What we do, at least at first, is that very familiar (and none the less softly startling for the fact) gazing onto the stillness of a world abandoned. The film starts, backed by the soft opening horns of its score, with images of nature in fuzzy flux: staring into the sun, the movement of lava. This gentleness all adds up to the quiet of a world reclaimed by nature, a new pastoralism without shepards.
However, the reels of unspooled history (not my metaphor: a literal image recurrent throughout) start to pile up onto this unspoiled tableau of quiet real things.
With this glimpse of the bomb-hollowed dome of a partially submerged St. Paul's Cathedral (thereby marking the wasteland as London), the sense of a nuclear fallout emerges immediately. Here, in the return to the center of the British empire, is an unavoidable echo of the Hiroshima Atom Bomb Dome.
This resonance acts as an ominous designator of how the world got to be what it is. Furthermore, it is the early sign of the tensions that produce the distinct look of the film and its spaces.

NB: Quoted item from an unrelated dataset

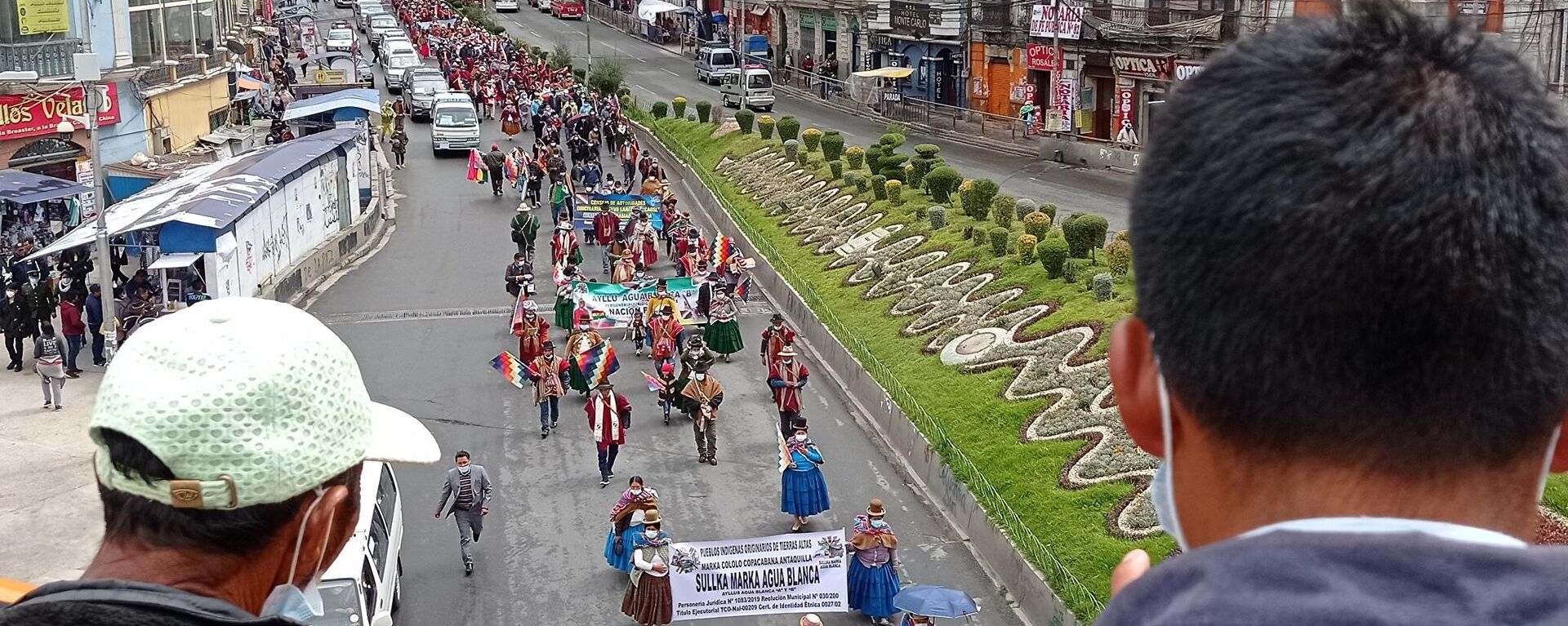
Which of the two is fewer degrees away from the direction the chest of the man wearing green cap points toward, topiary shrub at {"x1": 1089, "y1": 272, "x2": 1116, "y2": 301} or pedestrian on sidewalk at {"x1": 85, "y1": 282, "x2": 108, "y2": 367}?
the topiary shrub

For the lyrical solitude of the single stump in the rippling water and the minimalist elegance of the sunken dome meet their negation in the unfathomable amounts of crap filling this world, oceans of trash, slabs of concrete, rusting infrastructure, all the hallmarks of an apocalyptic event that left its mess to be cleaned up by the survivors.
In short, the unresolved aesthetic of the film - its deep ontological messiness - is staked on the gap between the empty and the overfull, between a depopulated world that cannot be filled and a world that is hard to fathom repopulating without clearing away some of this rubble. There may be only 20 or so survivors, but the ground is never clear. Any starting over again is life in the ruins, and not just in a theoretical sense of the end of history.

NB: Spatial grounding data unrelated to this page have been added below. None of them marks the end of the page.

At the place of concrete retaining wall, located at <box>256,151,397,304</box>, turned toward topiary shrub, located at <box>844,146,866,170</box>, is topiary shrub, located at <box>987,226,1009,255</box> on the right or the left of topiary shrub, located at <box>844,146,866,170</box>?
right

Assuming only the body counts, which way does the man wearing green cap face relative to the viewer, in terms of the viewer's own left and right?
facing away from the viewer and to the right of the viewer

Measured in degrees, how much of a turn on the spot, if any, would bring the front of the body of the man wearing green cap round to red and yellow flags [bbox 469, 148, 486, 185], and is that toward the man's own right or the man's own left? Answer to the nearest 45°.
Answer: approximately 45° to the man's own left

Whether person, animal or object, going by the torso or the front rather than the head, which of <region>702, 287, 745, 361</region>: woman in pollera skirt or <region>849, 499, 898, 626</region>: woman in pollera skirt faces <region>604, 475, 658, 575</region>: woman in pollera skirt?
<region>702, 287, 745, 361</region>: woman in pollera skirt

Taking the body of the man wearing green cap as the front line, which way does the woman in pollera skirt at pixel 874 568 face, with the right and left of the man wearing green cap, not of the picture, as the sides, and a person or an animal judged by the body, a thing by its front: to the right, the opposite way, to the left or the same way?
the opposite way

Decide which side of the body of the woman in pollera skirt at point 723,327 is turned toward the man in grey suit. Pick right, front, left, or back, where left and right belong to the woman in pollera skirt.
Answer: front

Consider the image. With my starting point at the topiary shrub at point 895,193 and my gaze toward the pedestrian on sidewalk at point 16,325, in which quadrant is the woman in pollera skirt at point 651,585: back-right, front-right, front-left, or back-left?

Yet this is a film which does not beg such a theoretical reading, it insists on it, shoves it on the surface, transforms it into a gag, and repeats it until it passes from quite funny to quite unsettling. It is shot through, from the get-go, with a surprisingly subtle dialectic of event and process, which here takes the unsteady form of the capital-E Event (the Bomb, the catastrophic rupture that literally cannot be spoken, resulting in odd gesticulations, much hemming and hawing and making bomb sounds with your mouth) and static process (after the Bomb, the interminable durations and banal rhythms of everyday life, keeping up appearances as long as even one witness remains, going on because we cannot not go on). In other words, between what is done (and over with) and what is done (over and over again). The call of what is to be done, Leninist or otherwise, to jumpstart this halted progression is the stillborn question that hangs over the whole film. One shares the unspoken feeling, with the fumbling bravado and convention and tradition hindered agency of the characters, that the problem with the apocalypse was that it wasn't apocalyptic enough: it did not clear away the dead weight of the previous world configuration. It was nearly an anti-apocalypse, in that it seemingly did not reveal the hidden but made hidden what was already visible, what was to be done.
This is, of course, the false angle, for what the film is really about isn't a mourning for the absent New but a real struggle to find the Old worth salvaging. It is a struggle to become post-apocalyptic, a task which requires both remembering the past (speaking the Bomb, preserving old forms of social relation) and forgetting the past (letting it become History, throwing away the inherited relations of domination). You aren't post-apocalyptic because the apocalypse happened, the film stresses. You become post-apocalyptic when you learn to do something better, or at least more morbidly fun, with the apocalyptic remains of the day.